Problem to work on
Set down the text of every entry below verbatim, line for line. Leave the pictures out of the answer.

Segment Start: Input material

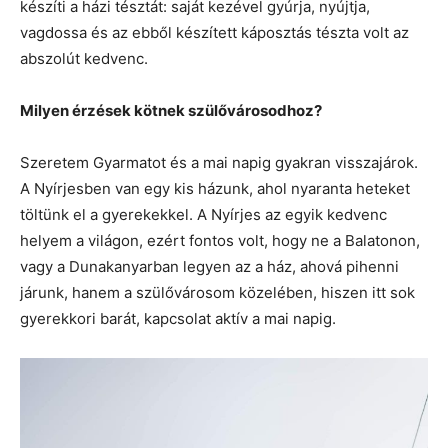
készíti a házi tésztát: saját kezével gyúrja, nyújtja,
vagdossa és az ebből készített káposztás tészta volt az
abszolút kedvenc.
Milyen érzések kötnek szülővárosodhoz?
Szeretem Gyarmatot és a mai napig gyakran visszajárok.
A Nyírjesben van egy kis házunk, ahol nyaranta heteket
töltünk el a gyerekekkel. A Nyírjes az egyik kedvenc
helyem a világon, ezért fontos volt, hogy ne a Balatonon,
vagy a Dunakanyarban legyen az a ház, ahová pihenni
járunk, hanem a szülővárosom közelében, hiszen itt sok
gyerekkori barát, kapcsolat aktív a mai napig.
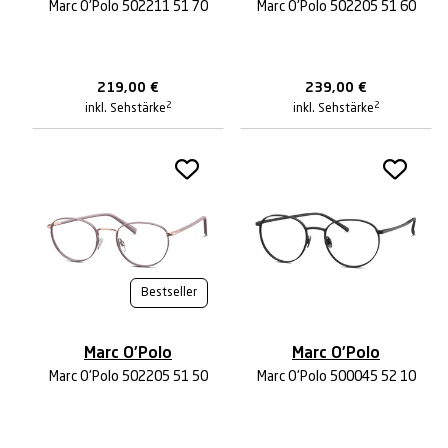
Marc O'Polo 502211 51 70
Marc O'Polo 502205 51 60
219,00
€
239,00
€
2
2
inkl. Sehstärke
inkl. Sehstärke
Bestseller
Marc O'Polo
Marc O'Polo
Marc O'Polo 502205 51 50
Marc O'Polo 500045 52 10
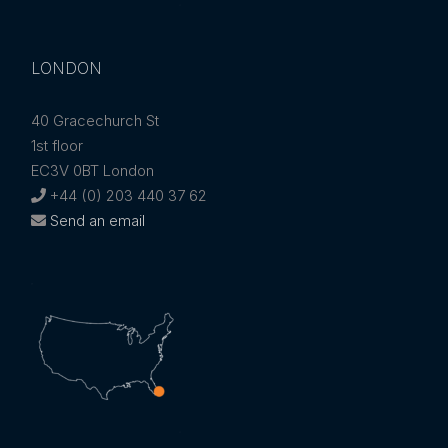
LONDON
40 Gracechurch St
1st floor
EC3V 0BT London
+44 (0) 203 440 37 62
Send an email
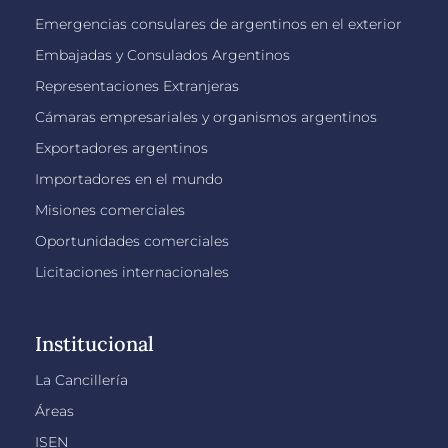
Emergencias consulares de argentinos en el exterior
Embajadas y Consulados Argentinos
Representaciones Extranjeras
Cámaras empresariales y organismos argentinos
Exportadores argentinos
Importadores en el mundo
Misiones comerciales
Oportunidades comerciales
Licitaciones internacionales
Institucional
La Cancillería
Áreas
ISEN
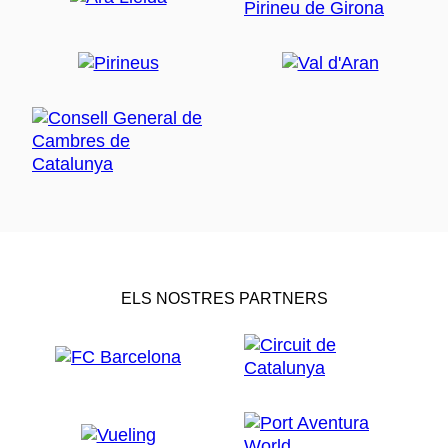
ELS NOSTRES PARTNERS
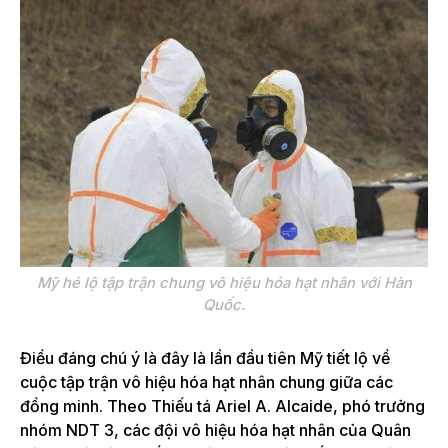
Mỹ hé lộ tập trận chung vô hiệu hóa hạt nhân với Hàn
Quốc.
Điều đáng chú ý là đây là lần đầu tiên Mỹ tiết lộ về
cuộc tập trận vô hiệu hóa hạt nhân chung giữa các
đồng minh. Theo Thiếu tá Ariel A. Alcaide, phó trưởng
nhóm NDT 3, các đội vô hiệu hóa hạt nhân của Quân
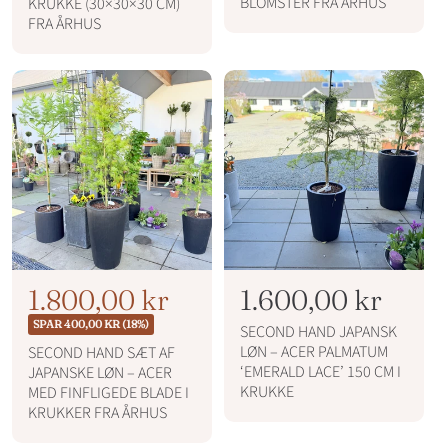
u
a
BLOMSTER FRA ÅRHUS
KRUKKE (30×30×30 CM)
p
FRA ÅRHUS
d
l
r
s
p
i
p
r
s
r
i
i
s
s
N
T
1.800,00 kr
N
1.600,00 kr
o
i
o
SPAR 400,00 KR (18%)
SECOND HAND JAPANSK
r
l
r
LØN – ACER PALMATUM
SECOND HAND SÆT AF
m
‘EMERALD LACE’ 150 CM I
JAPANSKE LØN – ACER
b
m
a
KRUKKE
MED FINFLIGEDE BLADE I
l
u
a
KRUKKER FRA ÅRHUS
p
d
l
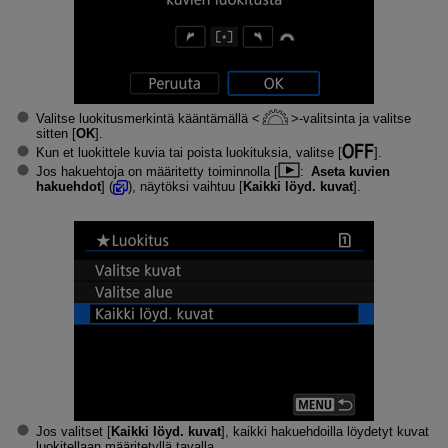
Valitse luokitusmerkintä kääntämällä
-valitsinta ja valitse
sitten [
OK
].
Kun et luokittele kuvia tai poista luokituksia, valitse [
].
Jos hakuehtoja on määritetty toiminnolla [
:
Aseta kuvien
hakuehdot
] (
), näytöksi vaihtuu [
Kaikki löyd. kuvat
].
Jos valitset [
Kaikki löyd. kuvat
], kaikki hakuehdoilla löydetyt kuvat
luokitellaan määritetyllä tavalla.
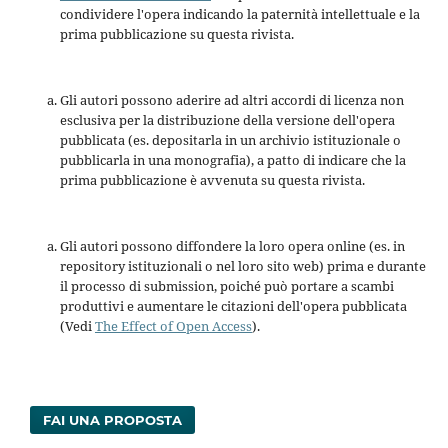
condividere l'opera indicando la paternità intellettuale e la
prima pubblicazione su questa rivista.
Gli autori possono aderire ad altri accordi di licenza non
esclusiva per la distribuzione della versione dell'opera
pubblicata (es. depositarla in un archivio istituzionale o
pubblicarla in una monografia), a patto di indicare che la
prima pubblicazione è avvenuta su questa rivista.
Gli autori possono diffondere la loro opera online (es. in
repository istituzionali o nel loro sito web) prima e durante
il processo di submission, poiché può portare a scambi
produttivi e aumentare le citazioni dell'opera pubblicata
(Vedi
The Effect of Open Access
).
FAI UNA PROPOSTA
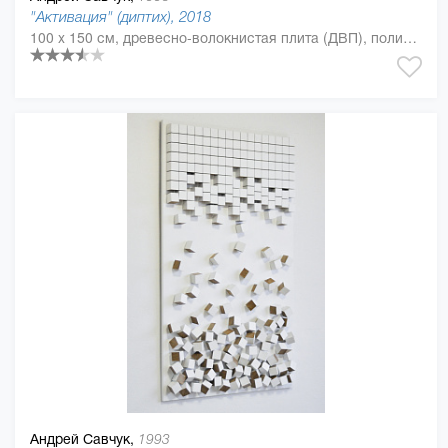
"Активация" (диптих), 2018
100 x 150 см, древесно-волокнистая плита (ДВП), полиуретан
Андрей Савчук,
1993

Segment End: Input material

Result of the task
készíti a házi tésztát: saját kezével gyúrja, nyújtja,
vagdossa és az ebből készített káposztás tészta volt az
abszolút kedvenc.
Milyen érzések kötnek szülővárosodhoz?
Szeretem Gyarmatot és a mai napig gyakran visszajárok.
A Nyírjesben van egy kis házunk, ahol nyaranta heteket
töltünk el a gyerekekkel. A Nyírjes az egyik kedvenc
helyem a világon, ezért fontos volt, hogy ne a Balatonon,
vagy a Dunakanyarban legyen az a ház, ahová pihenni
járunk, hanem a szülővárosom közelében, hiszen itt sok
gyerekkori barát, kapcsolat aktív a mai napig.
Marc O'Polo 502211 51 70
Marc O'Polo 502205 51 60
219,00
€
239,00
€
2
2
inkl. Sehstärke
inkl. Sehstärke
Bestseller
Marc O'Polo
Marc O'Polo
Marc O'Polo 502205 51 50
Marc O'Polo 500045 52 10
LONDON
40 Gracechurch St
1st floor
EC3V 0BT London
+44 (0) 203 440 37 62
Send an email
Emergencias consulares de argentinos en el exterior
Embajadas y Consulados Argentinos
Representaciones Extranjeras
Cámaras empresariales y organismos argentinos
Exportadores argentinos
Importadores en el mundo
Misiones comerciales
Oportunidades comerciales
Licitaciones internacionales
Institucional
La Cancillería
Áreas
ISEN
ELS NOSTRES PARTNERS
Mỹ hé lộ tập trận chung vô hiệu hóa hạt nhân với Hàn
Quốc.
Điều đáng chú ý là đây là lần đầu tiên Mỹ tiết lộ về
cuộc tập trận vô hiệu hóa hạt nhân chung giữa các
đồng minh. Theo Thiếu tá Ariel A. Alcaide, phó trưởng
nhóm NDT 3, các đội vô hiệu hóa hạt nhân của Quân
u
a
BLOMSTER FRA ÅRHUS
KRUKKE (30×30×30 CM)
p
FRA ÅRHUS
d
l
r
s
p
i
p
r
s
r
i
i
s
s
N
T
1.800,00 kr
N
1.600,00 kr
o
i
o
SPAR 400,00 KR (18%)
SECOND HAND JAPANSK
r
l
r
LØN – ACER PALMATUM
SECOND HAND SÆT AF
m
‘EMERALD LACE’ 150 CM I
JAPANSKE LØN – ACER
b
m
a
KRUKKE
MED FINFLIGEDE BLADE I
l
u
a
KRUKKER FRA ÅRHUS
p
d
l
Valitse luokitusmerkintä kääntämällä
-valitsinta ja valitse
sitten [
OK
].
Kun et luokittele kuvia tai poista luokituksia, valitse [
].
Jos hakuehtoja on määritetty toiminnolla [
:
Aseta kuvien
hakuehdot
] (
), näytöksi vaihtuu [
Kaikki löyd. kuvat
].
Jos valitset [
Kaikki löyd. kuvat
], kaikki hakuehdoilla löydetyt kuvat
luokitellaan määritetyllä tavalla.
condividere l'opera indicando la paternità intellettuale e la
prima pubblicazione su questa rivista.
Gli autori possono aderire ad altri accordi di licenza non
esclusiva per la distribuzione della versione dell'opera
pubblicata (es. depositarla in un archivio istituzionale o
pubblicarla in una monografia), a patto di indicare che la
prima pubblicazione è avvenuta su questa rivista.
Gli autori possono diffondere la loro opera online (es. in
repository istituzionali o nel loro sito web) prima e durante
il processo di submission, poiché può portare a scambi
produttivi e aumentare le citazioni dell'opera pubblicata
(Vedi
The Effect of Open Access
).
FAI UNA PROPOSTA
"Активация" (диптих), 2018
100 x 150 см, древесно-волокнистая плита (ДВП), полиуретан
Андрей Савчук,
1993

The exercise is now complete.